**About this exercise**
Below are some records. Say in a single number how many of their lines include the word "linejoin".

====== Material for this exercise

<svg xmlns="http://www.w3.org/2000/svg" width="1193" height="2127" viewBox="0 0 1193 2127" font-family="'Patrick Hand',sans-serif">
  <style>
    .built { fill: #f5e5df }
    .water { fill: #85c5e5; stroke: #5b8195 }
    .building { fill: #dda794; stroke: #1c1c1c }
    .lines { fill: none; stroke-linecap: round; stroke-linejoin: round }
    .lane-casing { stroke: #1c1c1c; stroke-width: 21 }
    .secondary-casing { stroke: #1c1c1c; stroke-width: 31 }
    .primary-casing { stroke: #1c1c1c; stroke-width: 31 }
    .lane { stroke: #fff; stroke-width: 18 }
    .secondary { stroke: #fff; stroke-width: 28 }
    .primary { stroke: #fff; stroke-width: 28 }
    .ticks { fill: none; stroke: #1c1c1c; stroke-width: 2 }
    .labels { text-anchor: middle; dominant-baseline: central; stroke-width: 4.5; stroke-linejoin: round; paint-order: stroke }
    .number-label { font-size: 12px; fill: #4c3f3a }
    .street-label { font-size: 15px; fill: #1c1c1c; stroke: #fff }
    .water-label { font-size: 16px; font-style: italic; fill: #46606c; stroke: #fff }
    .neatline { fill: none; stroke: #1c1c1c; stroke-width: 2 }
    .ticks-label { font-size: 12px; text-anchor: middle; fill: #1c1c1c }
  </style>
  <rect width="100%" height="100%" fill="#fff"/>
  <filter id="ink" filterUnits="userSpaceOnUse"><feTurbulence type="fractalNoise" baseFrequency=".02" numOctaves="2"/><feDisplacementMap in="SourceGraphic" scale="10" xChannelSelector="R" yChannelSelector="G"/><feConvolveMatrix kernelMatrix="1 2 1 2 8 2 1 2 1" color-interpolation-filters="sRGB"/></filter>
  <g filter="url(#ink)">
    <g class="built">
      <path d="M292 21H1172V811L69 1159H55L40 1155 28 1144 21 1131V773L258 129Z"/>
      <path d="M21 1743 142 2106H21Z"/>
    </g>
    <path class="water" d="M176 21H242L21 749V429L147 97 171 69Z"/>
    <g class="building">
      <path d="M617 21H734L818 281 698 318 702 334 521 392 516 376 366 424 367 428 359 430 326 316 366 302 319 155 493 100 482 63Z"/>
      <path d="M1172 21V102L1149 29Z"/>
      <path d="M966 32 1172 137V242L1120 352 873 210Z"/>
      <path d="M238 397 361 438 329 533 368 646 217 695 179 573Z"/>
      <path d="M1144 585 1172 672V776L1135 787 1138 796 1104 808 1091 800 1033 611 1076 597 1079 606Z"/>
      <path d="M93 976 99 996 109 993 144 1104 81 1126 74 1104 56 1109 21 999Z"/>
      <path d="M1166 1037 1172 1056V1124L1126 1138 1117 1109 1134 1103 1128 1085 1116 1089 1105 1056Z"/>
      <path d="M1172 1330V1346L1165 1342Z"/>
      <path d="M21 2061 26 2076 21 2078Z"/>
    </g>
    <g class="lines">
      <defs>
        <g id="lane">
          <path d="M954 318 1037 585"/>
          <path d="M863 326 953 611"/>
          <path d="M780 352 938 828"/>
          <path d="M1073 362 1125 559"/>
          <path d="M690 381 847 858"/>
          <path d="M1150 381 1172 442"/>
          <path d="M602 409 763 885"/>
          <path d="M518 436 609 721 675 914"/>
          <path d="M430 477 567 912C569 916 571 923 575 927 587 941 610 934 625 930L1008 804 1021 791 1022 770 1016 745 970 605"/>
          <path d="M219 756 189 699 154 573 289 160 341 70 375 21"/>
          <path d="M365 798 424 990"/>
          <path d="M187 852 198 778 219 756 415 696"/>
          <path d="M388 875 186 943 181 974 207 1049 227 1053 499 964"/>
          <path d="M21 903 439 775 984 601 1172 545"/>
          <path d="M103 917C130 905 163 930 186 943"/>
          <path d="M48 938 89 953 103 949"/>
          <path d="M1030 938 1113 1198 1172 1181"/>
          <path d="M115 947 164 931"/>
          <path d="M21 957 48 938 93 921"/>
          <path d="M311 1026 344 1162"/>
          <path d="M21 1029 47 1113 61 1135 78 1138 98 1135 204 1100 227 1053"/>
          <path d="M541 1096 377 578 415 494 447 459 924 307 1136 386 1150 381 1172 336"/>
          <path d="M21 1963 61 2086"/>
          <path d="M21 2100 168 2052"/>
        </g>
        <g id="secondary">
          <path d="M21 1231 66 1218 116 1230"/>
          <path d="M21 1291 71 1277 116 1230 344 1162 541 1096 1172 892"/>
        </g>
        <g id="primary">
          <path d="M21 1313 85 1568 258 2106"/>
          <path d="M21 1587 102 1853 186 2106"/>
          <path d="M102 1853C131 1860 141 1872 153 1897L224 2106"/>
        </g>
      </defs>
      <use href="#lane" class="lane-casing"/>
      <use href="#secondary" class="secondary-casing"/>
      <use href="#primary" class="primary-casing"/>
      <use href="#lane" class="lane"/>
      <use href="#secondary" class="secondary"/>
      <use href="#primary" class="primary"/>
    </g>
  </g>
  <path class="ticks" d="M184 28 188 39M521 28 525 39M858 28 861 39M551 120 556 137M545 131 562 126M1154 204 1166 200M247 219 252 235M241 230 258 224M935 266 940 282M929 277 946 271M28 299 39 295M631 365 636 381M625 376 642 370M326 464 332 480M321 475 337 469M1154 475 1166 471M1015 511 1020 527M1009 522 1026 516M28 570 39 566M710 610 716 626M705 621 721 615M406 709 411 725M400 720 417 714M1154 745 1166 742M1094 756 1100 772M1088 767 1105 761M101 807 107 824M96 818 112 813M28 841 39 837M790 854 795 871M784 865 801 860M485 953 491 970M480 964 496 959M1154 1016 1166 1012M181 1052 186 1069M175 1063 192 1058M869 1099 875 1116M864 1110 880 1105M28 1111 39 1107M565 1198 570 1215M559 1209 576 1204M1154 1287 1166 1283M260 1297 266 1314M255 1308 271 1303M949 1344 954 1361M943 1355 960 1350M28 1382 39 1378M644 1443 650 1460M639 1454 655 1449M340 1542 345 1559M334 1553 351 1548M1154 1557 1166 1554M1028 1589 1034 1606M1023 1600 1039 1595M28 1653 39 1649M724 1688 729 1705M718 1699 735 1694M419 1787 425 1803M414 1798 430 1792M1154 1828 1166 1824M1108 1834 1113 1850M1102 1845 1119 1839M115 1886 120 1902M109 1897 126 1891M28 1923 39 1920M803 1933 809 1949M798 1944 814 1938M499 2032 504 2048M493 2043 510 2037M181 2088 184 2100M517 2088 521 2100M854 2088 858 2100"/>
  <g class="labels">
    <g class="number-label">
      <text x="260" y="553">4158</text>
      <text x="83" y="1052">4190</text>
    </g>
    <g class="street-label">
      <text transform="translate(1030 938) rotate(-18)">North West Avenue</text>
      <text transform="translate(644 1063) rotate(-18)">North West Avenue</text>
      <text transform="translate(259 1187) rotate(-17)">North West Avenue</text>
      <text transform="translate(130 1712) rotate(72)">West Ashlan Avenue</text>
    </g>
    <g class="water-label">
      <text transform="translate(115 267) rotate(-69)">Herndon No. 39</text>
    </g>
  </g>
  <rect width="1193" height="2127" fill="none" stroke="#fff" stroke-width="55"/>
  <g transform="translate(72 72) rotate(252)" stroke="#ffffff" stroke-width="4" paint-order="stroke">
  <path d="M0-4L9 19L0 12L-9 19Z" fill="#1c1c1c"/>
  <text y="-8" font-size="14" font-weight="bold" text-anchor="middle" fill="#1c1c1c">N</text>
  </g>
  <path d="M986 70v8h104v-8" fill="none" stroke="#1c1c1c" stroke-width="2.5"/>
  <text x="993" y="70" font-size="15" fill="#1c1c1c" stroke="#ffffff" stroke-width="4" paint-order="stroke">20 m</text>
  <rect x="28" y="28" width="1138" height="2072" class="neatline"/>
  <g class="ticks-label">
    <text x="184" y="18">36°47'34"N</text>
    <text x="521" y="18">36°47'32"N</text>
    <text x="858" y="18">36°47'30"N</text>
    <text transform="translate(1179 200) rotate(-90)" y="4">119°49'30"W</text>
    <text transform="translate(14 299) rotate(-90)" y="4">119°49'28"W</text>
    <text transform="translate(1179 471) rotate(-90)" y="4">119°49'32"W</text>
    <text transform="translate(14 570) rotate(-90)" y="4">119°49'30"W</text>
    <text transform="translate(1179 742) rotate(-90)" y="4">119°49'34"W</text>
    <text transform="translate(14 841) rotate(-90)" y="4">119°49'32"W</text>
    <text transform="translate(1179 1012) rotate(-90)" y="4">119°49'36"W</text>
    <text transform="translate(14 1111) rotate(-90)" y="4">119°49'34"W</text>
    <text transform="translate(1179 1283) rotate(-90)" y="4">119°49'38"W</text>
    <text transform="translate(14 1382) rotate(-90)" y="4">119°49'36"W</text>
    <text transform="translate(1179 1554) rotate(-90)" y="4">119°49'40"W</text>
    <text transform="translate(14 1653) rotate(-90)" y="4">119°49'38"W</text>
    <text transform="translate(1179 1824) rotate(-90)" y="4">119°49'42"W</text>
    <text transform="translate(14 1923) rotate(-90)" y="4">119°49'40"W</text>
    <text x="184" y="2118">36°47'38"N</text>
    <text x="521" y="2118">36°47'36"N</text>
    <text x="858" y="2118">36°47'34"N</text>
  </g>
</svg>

============

**Reply**
2